La stessa Sir, con l’obiettivo di rendere più efficaci i protocolli terapeutici nazionali, ha da poco portato a termine un lavoro multidisciplinare di aggiornamento e di adattamento al contesto italiano delle raccomandazioni Eular 2006, sintetizzandolo in un documento di consenso che contiene le 12 proposizioni originali rielaborate sulla base degli ultimi dati sul ruolo della dieta come intervento non farmacologico, sulla validità dei corticosteroidi orali e della colchicina a basso dosaggio nella gestione degli attacchi acuti e sull’efficacia e sicurezza del febuxostat, in alternativa all’allopurinolo, per il trattamento ipouricemizzante, e che si chiude con la formulazione di 8 quesiti di ricerca ancora aperti, da approfondire nel prossimo futuro (6).
Monica Oldani
Giornalista Tabloid di Ortopedia
Bibliografia
1. Kuo C-F, Grainge MJ, Zhang W, Doherty M. Global epidemiology of gout: prevalence, incidence and risk factors. Nature Rev Rheumatol 2015 Jul 7.
2. Jeyaruban A, Larkins S, Soden M. Management of gout in general practice-a systematic review. Clin Rheumatol 2015;34(1):9-16.

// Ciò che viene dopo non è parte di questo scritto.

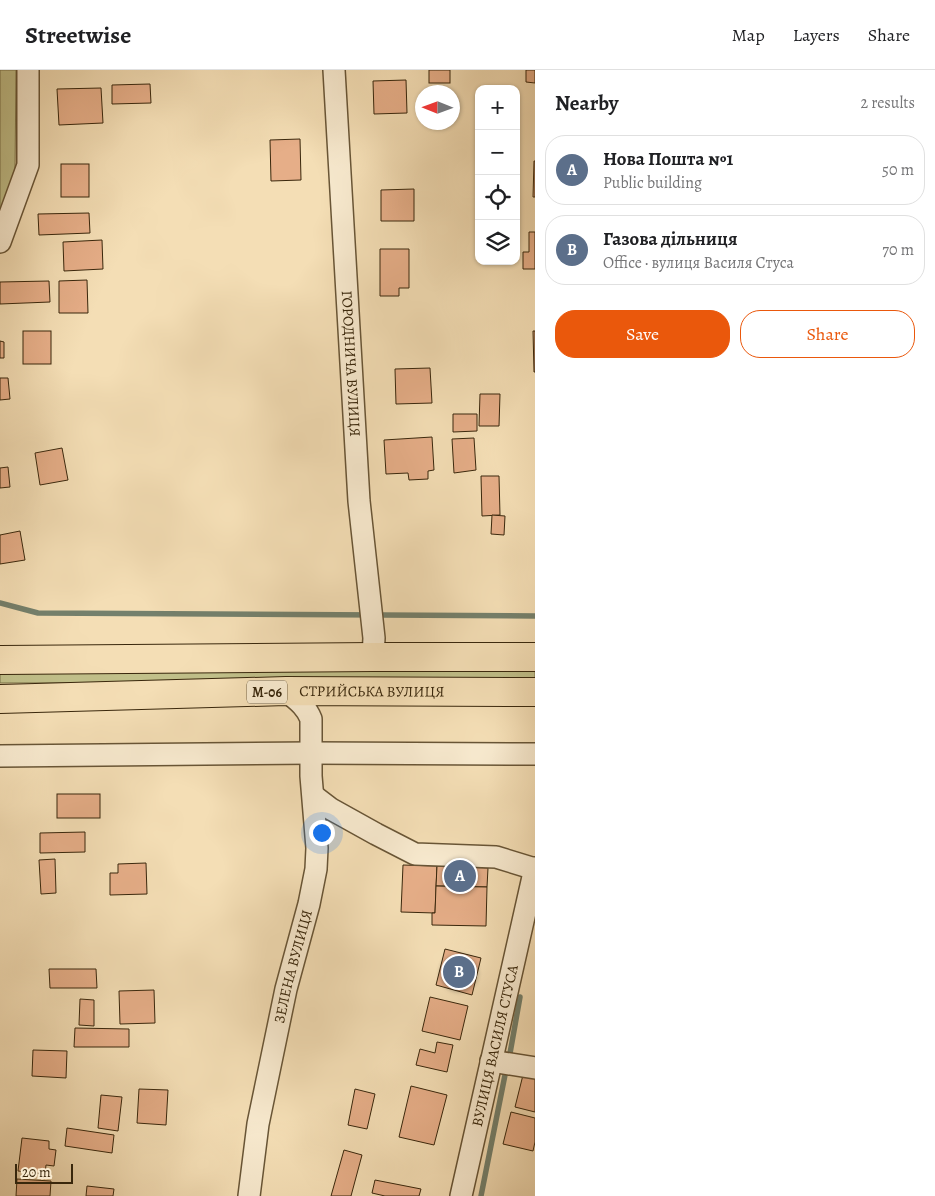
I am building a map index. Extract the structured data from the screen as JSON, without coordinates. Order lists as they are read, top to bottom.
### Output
{
  "streets": {
    "highway": ["М-06", "СТРИЙСЬКА ВУЛИЦЯ"],
    "street": ["ГОРОДНИЧА ВУЛИЦЯ", "ЗЕЛЕНА ВУЛИЦЯ", "ВУЛИЦЯ ВАСИЛЯ СТУСА"]
  },
  "crossings": [
    ["ГОРОДНИЧА ВУЛИЦЯ", "М-06"],
    ["СТРИЙСЬКА ВУЛИЦЯ", "ЗЕЛЕНА ВУЛИЦЯ"]
  ],
  "scale_bar": "20 m",
  "north": "left",
  "page": {
    "header": "Streetwise",
    "nav": ["Map", "Layers", "Share"],
    "heading": ["Nearby", "2 results"],
    "map_buttons": ["+", "−"],
    "list": [
      {
        "mark": "A",
        "name": "Нова Пошта №1",
        "note": "Public building",
        "value": "50 m"
      },
      {
        "mark": "B",
        "name": "Газова дільниця",
        "note": "Office · вулиця Василя Стуса",
        "value": "70 m"
      }
    ],
    "buttons": ["Save", "Share"],
    "pins": ["A", "B"],
    "scale": "20 m"
  }
}
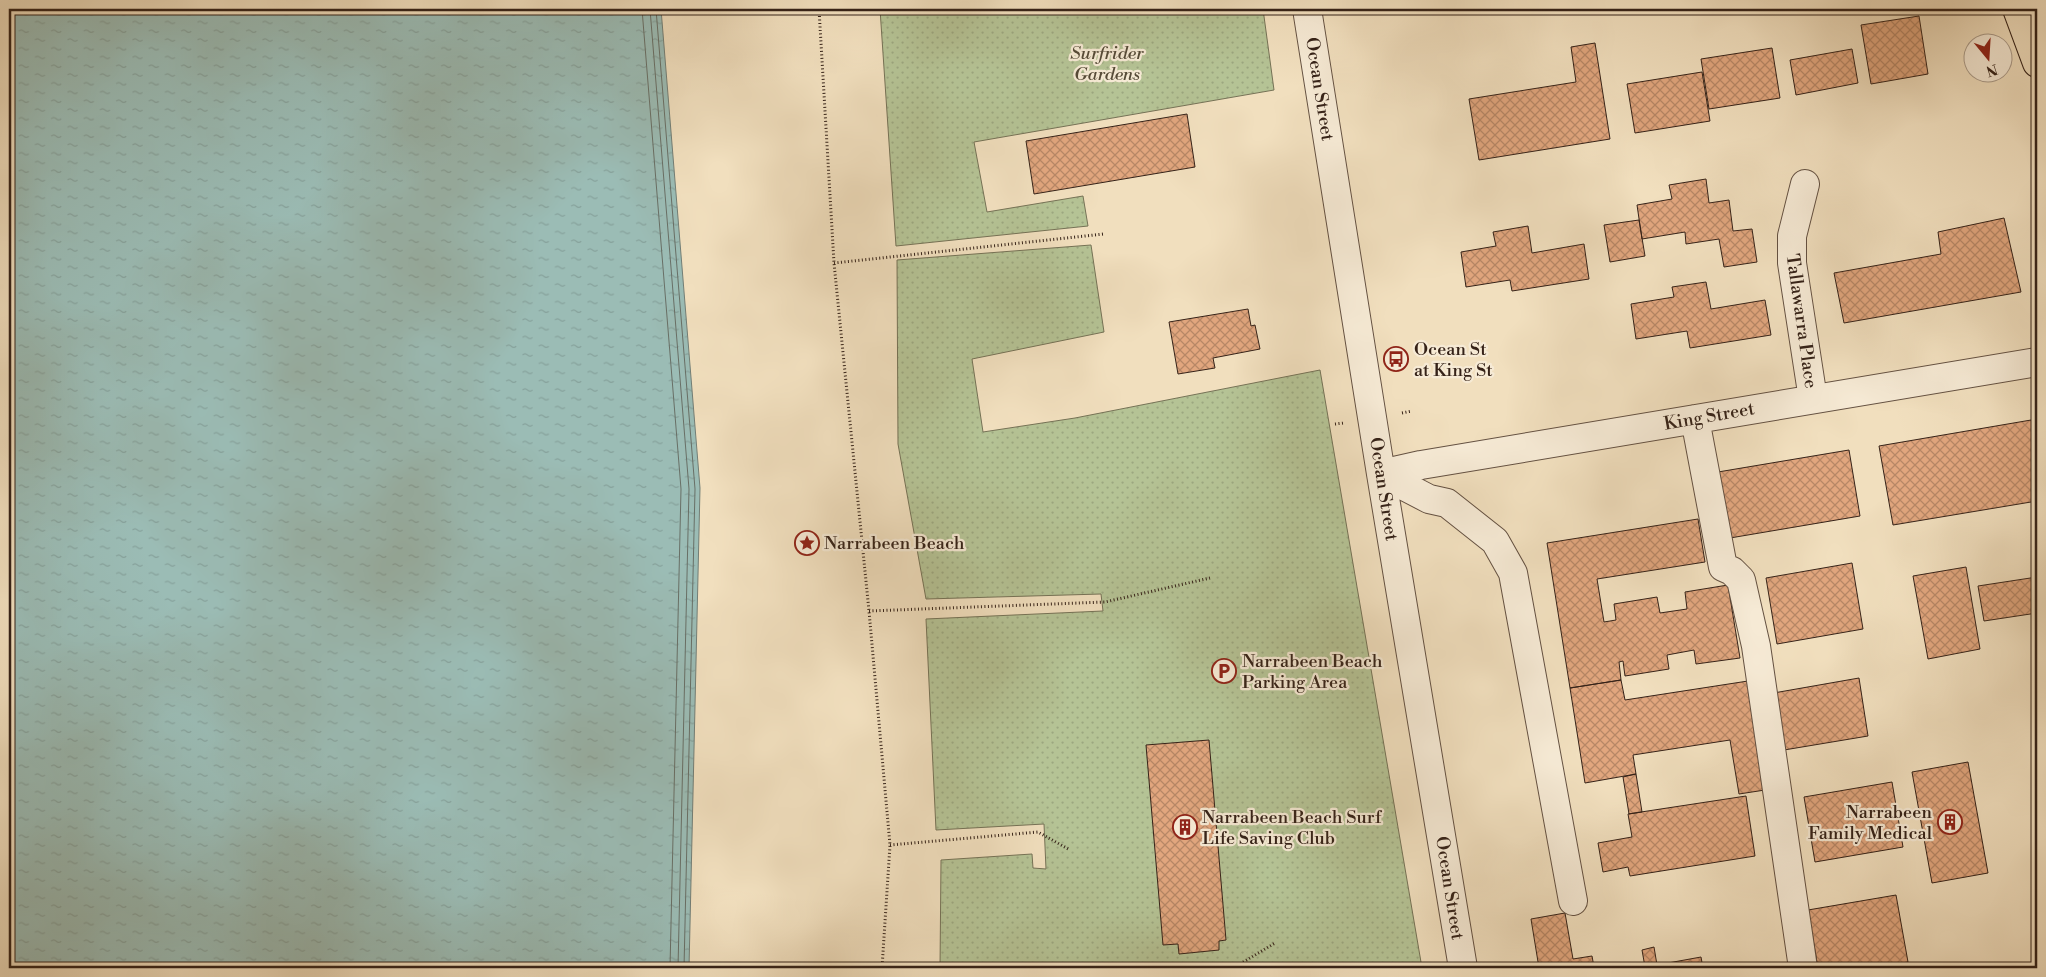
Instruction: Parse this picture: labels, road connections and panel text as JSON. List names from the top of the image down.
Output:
{
  "streets": {
    "street": ["Ocean Street", "Tallawarra Place", "King Street"]
  },
  "crossings": [
    ["Ocean Street", "King Street"],
    ["Tallawarra Place", "King Street"]
  ],
  "parks": ["Surfrider Gardens"],
  "places": {
    "bus stop": ["Ocean St at King St"],
    "place": ["Narrabeen Beach"],
    "parking": ["Narrabeen Beach Parking Area"],
    "building": ["Narrabeen Family Medical", "Narrabeen Beach Surf Life Saving Club"]
  },
  "north": "bottom"
}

3. Kuo CF, Grainge MJ, Mallen C, Zhang W, Doherty M. Rising burden of gout in the UK but continuing suboptimal management: a nationwide population study. Ann Rheum Dis. 2015;74(4):661-7.

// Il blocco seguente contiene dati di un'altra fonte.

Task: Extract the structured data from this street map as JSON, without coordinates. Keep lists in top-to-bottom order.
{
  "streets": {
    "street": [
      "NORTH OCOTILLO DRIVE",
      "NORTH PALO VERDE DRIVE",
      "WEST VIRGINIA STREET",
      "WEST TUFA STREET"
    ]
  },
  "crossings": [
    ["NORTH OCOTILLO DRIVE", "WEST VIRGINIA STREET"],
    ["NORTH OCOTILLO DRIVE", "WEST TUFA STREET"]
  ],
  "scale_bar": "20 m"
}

4. Trifirò G, Morabito P, Cavagna L, Ferrajolo C, Pecchioli S, Simonetti M, Bianchini E, Medea G, Cricelli C, Caputi AP, Mazzaglia G. Epidemiology of gout and hyperuricaemia in Italy during the years 2005–2009: a nationwide population-based study. Ann Rheum Dis 2013;72:694–700.
5. Scire CA, Manara M, Cimmino MA, Govoni M, Salaffi F, Punzi L, Monti MC, Carrara G, Montecucco C, Matucci-Cerinic M, Minisola G for KING Study Collaborators. Gout impacts on function and health-related quality of life beyond associated risk factors and medical conditions: results from the KING observational study of the Italian Society for Rheumatology (SIR). Arthritis Res Ther 2013;15(5):R101.
6. Manara M., Bortoluzzi A, Favero M, Prevete I, Scirè CA, Bianchi G, Borghi C, Cimmino MA, D’Avola GM, Desideri G, Di Giacinto G, Govoni M, Grassi W, Lombardi A, Marangella M, Matucci CerinicM, Medea G, Ramonda R, Spadaro A, Punzi L, Minisola G. Raccomandazioni della Società Italiana di Reumatologia sulla gestione della gotta. Reumatismo 2013; 65(1):5-24.
LA NUOVA CLASSIFICAZIONE ACR/EULAR
Tra i motivi che rendono gli studi epidemiologici e clinici sulla gotta di difficile confronto vi è spesso il ricorso a set di criteri diagnostici e di indicazioni differenti. Nella lunga storia della gotta sono state prodotte svariate linee guida e classificazioni cliniche basate su dati obiettivi, di laboratorio e strumentali, che sono state adottate in periodi, in Paesi e in contesti sanitari diversi.
Da un lato l’esigenza di ovviare a tale disomogeneità metodologica e dall’altro la necessità di aggiornare in modo uniforme le procedure diagnostiche sulla base delle conoscenze più recenti, hanno spinto le due maggiori istituzioni scientifiche del settore, l’American College of Rheumatology (Acr) e la European League Against Rheumatism (Eular) a produrre, attraverso il lavoro di un panel internazionale di venti esperti, una classificazione condivisa.
L’obiettivo generale di Acr ed Eular è stato quello di formulare criteri clinici dotati di maggiore sensibilità e specificità di quelli finora utilizzati e di includere nuovi parametri, sia clinici (relativi all’evoluzione della sintomatologia articolare), sia di laboratorio (relativi al monitoraggio dell’acido urico sierico e sinoviale), sia strumentali (relativi ai reperti ecografici, radiografici e tomografici attualmente noti). Nella classificazione Acr/Eular 2015 sensibilità e specificità dei criteri sono mediamente alte, rispettivamente 92% e 89%.